-- YOUR ASSIGNMENT --
Reproduce every line of text in the data below exactly, without any changes. Leave the pictures out of your answer.

━━━ DATASET ENTRIES ━━━

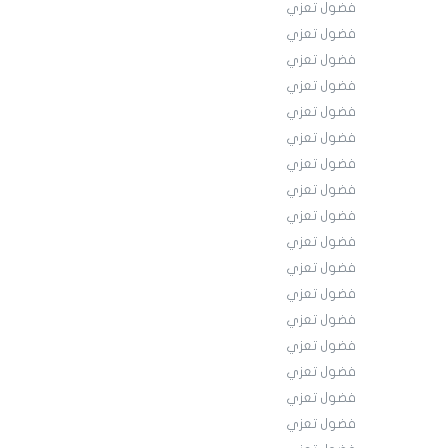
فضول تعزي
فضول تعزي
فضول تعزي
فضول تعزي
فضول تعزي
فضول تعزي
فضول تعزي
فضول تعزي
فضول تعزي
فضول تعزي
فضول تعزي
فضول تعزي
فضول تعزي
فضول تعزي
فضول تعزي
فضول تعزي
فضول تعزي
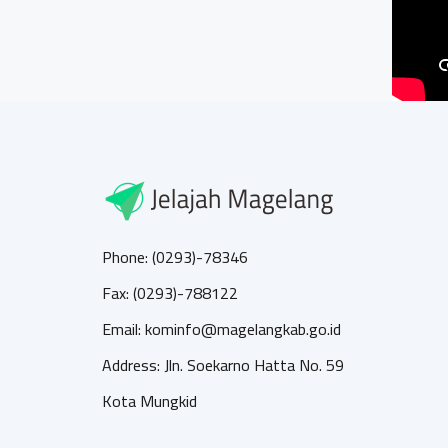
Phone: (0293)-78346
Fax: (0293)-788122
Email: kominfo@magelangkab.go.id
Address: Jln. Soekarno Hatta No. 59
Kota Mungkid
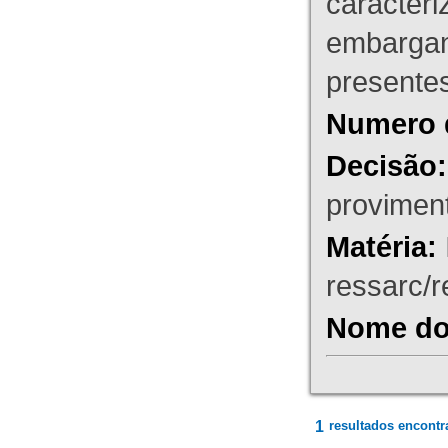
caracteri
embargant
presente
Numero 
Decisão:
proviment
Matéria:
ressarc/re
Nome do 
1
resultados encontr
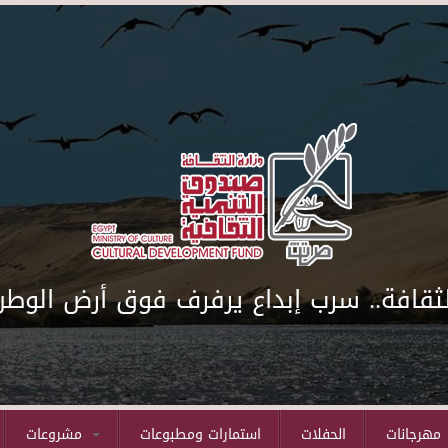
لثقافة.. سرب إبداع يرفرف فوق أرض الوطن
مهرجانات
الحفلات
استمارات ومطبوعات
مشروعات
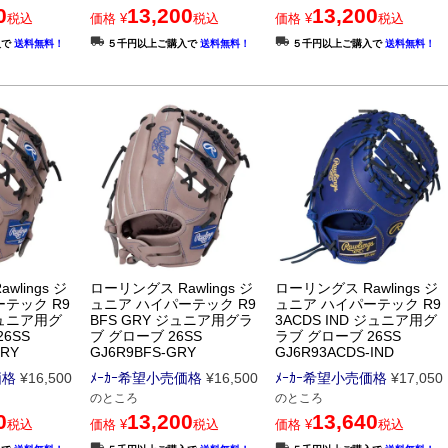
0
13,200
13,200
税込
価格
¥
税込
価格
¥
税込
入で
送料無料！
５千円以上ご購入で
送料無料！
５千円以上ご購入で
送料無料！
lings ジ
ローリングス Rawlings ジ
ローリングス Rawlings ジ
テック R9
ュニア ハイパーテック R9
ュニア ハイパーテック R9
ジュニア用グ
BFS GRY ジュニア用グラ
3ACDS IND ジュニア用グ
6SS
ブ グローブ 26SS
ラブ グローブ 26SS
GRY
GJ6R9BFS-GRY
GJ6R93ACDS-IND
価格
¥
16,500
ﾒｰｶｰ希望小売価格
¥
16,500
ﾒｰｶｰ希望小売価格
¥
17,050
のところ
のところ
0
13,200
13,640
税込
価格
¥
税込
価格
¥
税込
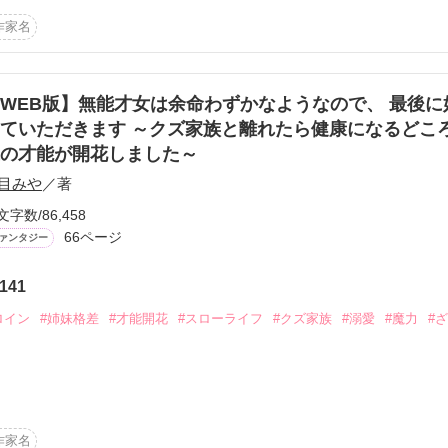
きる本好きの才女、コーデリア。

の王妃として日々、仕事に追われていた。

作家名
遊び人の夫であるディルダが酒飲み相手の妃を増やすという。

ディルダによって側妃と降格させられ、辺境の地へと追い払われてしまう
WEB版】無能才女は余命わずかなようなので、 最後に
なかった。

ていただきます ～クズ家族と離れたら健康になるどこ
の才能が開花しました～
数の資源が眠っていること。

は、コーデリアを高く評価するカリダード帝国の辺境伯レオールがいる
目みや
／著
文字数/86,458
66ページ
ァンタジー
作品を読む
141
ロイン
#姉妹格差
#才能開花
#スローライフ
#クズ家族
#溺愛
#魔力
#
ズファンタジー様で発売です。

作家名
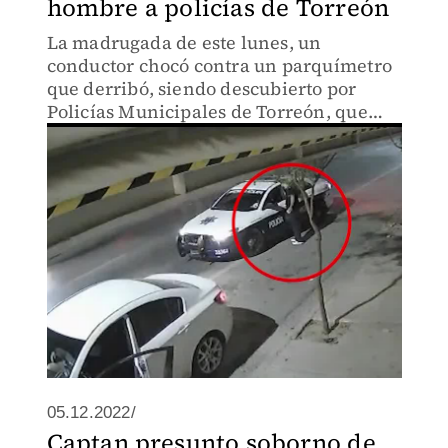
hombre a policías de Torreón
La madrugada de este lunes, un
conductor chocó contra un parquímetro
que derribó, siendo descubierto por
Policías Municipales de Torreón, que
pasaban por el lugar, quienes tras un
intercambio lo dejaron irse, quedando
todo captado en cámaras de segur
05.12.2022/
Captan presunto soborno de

━━━

-- THE COMPLETED TASK --
فضول تعزي
فضول تعزي
فضول تعزي
فضول تعزي
فضول تعزي
فضول تعزي
فضول تعزي
فضول تعزي
فضول تعزي
فضول تعزي
فضول تعزي
فضول تعزي
فضول تعزي
فضول تعزي
فضول تعزي
فضول تعزي
فضول تعزي
Phone: (0293)-78346
Fax: (0293)-788122
Email: kominfo@magelangkab.go.id
Address: Jln. Soekarno Hatta No. 59
Kota Mungkid
caracteri
embargant
presente
Numero 
Decisão:
proviment
Matéria:
ressarc/re
Nome do 
1
resultados encontr
لثقافة.. سرب إبداع يرفرف فوق أرض الوطن
مهرجانات
الحفلات
استمارات ومطبوعات
مشروعات
0
13,200
13,200
税込
価格
¥
税込
価格
¥
税込
入で
送料無料！
５千円以上ご購入で
送料無料！
５千円以上ご購入で
送料無料！
lings ジ
ローリングス Rawlings ジ
ローリングス Rawlings ジ
テック R9
ュニア ハイパーテック R9
ュニア ハイパーテック R9
ジュニア用グ
BFS GRY ジュニア用グラ
3ACDS IND ジュニア用グ
6SS
ブ グローブ 26SS
ラブ グローブ 26SS
GRY
GJ6R9BFS-GRY
GJ6R93ACDS-IND
価格
¥
16,500
ﾒｰｶｰ希望小売価格
¥
16,500
ﾒｰｶｰ希望小売価格
¥
17,050
のところ
のところ
0
13,200
13,640
税込
価格
¥
税込
価格
¥
税込
きる本好きの才女、コーデリア。

の王妃として日々、仕事に追われていた。

作家名
遊び人の夫であるディルダが酒飲み相手の妃を増やすという。

ディルダによって側妃と降格させられ、辺境の地へと追い払われてしまう
WEB版】無能才女は余命わずかなようなので、 最後に
なかった。

ていただきます ～クズ家族と離れたら健康になるどこ
の才能が開花しました～
数の資源が眠っていること。

は、コーデリアを高く評価するカリダード帝国の辺境伯レオールがいる
目みや
／著
文字数/86,458
66ページ
ァンタジー
作品を読む
141
ロイン
#姉妹格差
#才能開花
#スローライフ
#クズ家族
#溺愛
#魔力
#
ズファンタジー様で発売です。

作家名
hombre a policías de Torreón
La madrugada de este lunes, un
conductor chocó contra un parquímetro
que derribó, siendo descubierto por
Policías Municipales de Torreón, que
pasaban por el lugar, quienes tras un
intercambio lo dejaron irse, quedando
todo captado en cámaras de segur
05.12.2022/
Captan presunto soborno de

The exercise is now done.